也许他们俩现在关系好起来,裴濯静觉得陆沅的为人其实也还挺……不错的?裴濯静看着陆沅冷酷的脸,心里想的却是这件事。
“知道了。”
“拜——拜——陆——”
裴濯静面无表情地拉长了声音。
陆沅才发现裴濯静在玩什么无聊的游戏,他妥协似的叹了口气,“要让我说一样的么?”
裴濯静并没正面回答,而是接着重复:“拜——拜——”
陆沅忽然把手伸出车窗,手心在他的脸上贴了一下。还不动声色地捏一把,快到裴濯静没反应过来。
“好了……明天见,裴濯静。”
……
等到裴濯静回到别墅之后,陆沅驱车离开。
别墅一般都是他一个人在住,他进去之后灯才会亮起。不过裴濯静住进去后,赵姨会早早等在里面,陆沅第一次以旁观者的视角看这座没花什么心思装修的别墅,莫名觉得有些奇妙。
灯光亮起,像是一个普普通通的,温馨的家。
第二天,裴濯静的闹钟早早响起,统计学老师提前说过要做随堂测验,给他一万个胆子也不敢丢掉这些平时分。

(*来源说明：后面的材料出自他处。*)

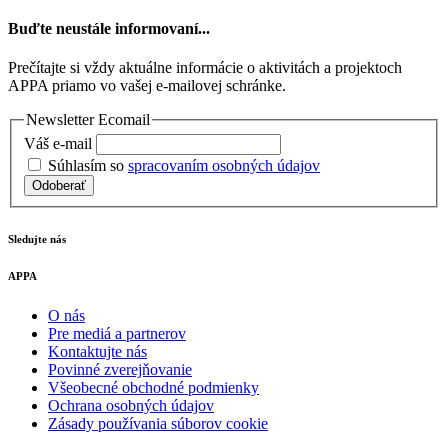
Buďte neustále informovaní...
Prečítajte si vždy aktuálne informácie o aktivitách a projektoch
APPA priamo vo vašej e-mailovej schránke.
Newsletter Ecomail
Váš e-mail
Súhlasím so
spracovaním osobných údajov
Odoberať
Sledujte nás
APPA
O nás
Pre mediá a partnerov
Kontaktujte nás
Povinné zverejňovanie
Všeobecné obchodné podmienky
Ochrana osobných údajov
Zásady používania súborov cookie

不过人慵懒一日,就会慵懒数日。即使冒着迟到的风险,他也还是在床上磨蹭了一会儿,回笼觉睡得十分安详。以至于最后裴濯静急匆匆端着赵姨打包好的小笼包坐上别墅配的法拉利。
他坐在车上唉声叹气,无他——这两天总忘了跟司机大叔说换车,一想到自己待会将张狂地从千万豪车上下来,还可能会被人认识的人给碰见,裴濯静就心里发怵。
他有装b羞耻症,谁懂?
裴濯静心虚的吃完小笼包,待到车停稳,他以最快的反应透过车窗张望四周,然后窝囊地推开门,最后灰溜溜地把门关上。
他若无其事地拎着包走进校门,抹了把汗。
裴濯静不停碎碎念:没人认识他,没人看见他。
去教学楼要经过人流量最大的晴天广场,或者说一片巨大的草地,不论什么时候,躺在上面休息聊天都是一件极好的事。几乎每个长凳上都能看见带着耳机的、吃早饭的、或者是阅读的学生。
他非常低调地路过该广场,就这样让他风平浪静地去教……
……
“啪。”
……室。
一只手忽然拍在他肩膀上。
裴濯静瞳孔收缩,脚步顿在原地。他缓缓扭头,看向自己肩上那只手,无名指上圈着的素戒衬得其异常金贵——女、女生?